» **What you should do**
Each line of the records that holds "的時間戳" should be shown in full.

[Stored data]
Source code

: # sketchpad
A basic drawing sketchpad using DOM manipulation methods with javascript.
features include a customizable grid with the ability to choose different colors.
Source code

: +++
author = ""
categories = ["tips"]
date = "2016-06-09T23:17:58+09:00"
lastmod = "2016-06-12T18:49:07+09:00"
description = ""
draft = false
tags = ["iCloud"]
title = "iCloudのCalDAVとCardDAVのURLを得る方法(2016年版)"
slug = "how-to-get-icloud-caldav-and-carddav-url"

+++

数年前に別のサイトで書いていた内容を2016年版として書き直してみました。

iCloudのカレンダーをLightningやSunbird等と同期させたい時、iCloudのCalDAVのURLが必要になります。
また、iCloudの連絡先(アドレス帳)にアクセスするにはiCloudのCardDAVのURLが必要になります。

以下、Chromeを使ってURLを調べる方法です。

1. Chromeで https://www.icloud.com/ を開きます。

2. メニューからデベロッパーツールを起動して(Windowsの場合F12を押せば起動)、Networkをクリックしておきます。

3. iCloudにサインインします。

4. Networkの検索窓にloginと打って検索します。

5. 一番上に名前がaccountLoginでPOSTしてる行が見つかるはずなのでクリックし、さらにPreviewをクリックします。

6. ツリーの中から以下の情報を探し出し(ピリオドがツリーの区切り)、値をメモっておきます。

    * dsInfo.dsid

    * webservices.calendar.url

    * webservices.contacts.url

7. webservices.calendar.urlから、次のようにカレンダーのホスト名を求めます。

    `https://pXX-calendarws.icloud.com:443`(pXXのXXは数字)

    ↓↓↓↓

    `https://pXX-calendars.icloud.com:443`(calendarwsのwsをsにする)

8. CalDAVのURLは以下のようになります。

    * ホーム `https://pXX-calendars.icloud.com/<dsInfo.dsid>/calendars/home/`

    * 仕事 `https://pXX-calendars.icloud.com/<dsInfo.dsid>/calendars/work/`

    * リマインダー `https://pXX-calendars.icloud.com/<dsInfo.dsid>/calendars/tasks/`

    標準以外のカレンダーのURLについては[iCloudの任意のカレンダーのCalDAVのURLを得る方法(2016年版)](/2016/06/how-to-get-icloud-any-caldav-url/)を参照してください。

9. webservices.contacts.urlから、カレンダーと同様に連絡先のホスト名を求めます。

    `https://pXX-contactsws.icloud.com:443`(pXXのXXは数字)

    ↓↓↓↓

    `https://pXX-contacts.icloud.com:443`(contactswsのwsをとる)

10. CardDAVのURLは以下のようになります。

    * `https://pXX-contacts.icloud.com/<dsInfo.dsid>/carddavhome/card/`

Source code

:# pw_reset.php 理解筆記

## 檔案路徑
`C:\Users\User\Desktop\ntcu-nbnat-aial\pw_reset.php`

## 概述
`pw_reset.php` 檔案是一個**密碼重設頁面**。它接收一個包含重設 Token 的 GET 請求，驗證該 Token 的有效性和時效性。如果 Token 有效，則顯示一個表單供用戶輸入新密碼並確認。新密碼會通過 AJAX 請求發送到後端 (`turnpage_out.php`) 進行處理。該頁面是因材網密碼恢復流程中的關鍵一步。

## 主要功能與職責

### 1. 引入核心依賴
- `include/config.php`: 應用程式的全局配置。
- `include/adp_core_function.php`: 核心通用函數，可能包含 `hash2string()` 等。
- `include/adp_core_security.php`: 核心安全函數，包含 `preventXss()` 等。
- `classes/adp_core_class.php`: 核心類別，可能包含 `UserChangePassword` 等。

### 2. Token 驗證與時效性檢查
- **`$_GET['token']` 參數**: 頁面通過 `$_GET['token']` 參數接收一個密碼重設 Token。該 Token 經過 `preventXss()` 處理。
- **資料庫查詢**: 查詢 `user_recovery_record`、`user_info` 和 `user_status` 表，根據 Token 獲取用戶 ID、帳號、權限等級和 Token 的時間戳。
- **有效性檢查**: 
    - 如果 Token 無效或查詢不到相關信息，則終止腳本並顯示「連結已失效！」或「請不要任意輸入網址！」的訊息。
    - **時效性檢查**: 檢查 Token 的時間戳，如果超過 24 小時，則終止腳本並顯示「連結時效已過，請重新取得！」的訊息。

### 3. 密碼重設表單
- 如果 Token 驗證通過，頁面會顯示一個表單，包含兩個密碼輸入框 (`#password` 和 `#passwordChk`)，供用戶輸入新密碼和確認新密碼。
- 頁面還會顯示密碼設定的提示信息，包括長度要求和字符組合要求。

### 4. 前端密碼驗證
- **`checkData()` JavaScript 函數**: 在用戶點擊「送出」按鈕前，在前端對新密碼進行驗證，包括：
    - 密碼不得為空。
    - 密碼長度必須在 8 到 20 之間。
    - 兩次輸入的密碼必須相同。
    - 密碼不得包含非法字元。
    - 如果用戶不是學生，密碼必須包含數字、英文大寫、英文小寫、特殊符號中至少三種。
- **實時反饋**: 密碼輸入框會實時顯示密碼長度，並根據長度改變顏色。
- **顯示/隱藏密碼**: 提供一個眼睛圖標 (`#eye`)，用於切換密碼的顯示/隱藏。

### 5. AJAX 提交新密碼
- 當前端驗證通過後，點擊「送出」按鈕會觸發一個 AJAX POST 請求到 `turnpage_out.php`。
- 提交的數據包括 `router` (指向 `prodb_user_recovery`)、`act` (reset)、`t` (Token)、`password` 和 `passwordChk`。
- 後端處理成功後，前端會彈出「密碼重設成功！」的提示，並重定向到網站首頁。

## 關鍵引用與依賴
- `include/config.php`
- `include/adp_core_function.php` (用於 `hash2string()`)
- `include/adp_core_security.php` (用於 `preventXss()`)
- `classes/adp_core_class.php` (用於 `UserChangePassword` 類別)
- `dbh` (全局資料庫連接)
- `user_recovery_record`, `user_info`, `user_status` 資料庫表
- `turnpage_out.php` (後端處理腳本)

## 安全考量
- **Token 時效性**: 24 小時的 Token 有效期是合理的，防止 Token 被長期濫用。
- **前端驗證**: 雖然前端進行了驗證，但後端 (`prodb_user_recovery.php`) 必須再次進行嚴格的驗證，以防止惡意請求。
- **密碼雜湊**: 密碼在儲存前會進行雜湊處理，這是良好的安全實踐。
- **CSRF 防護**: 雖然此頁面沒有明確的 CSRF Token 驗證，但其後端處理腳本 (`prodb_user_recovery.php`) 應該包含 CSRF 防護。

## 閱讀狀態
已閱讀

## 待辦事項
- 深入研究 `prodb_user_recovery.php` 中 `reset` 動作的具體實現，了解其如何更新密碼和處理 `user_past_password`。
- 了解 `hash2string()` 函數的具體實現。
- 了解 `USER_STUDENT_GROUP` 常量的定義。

» **Written reply**
- **資料庫查詢**: 查詢 `user_recovery_record`、`user_info` 和 `user_status` 表，根據 Token 獲取用戶 ID、帳號、權限等級和 Token 的時間戳。
    - **時效性檢查**: 檢查 Token 的時間戳，如果超過 24 小時，則終止腳本並顯示「連結時效已過，請重新取得！」的訊息。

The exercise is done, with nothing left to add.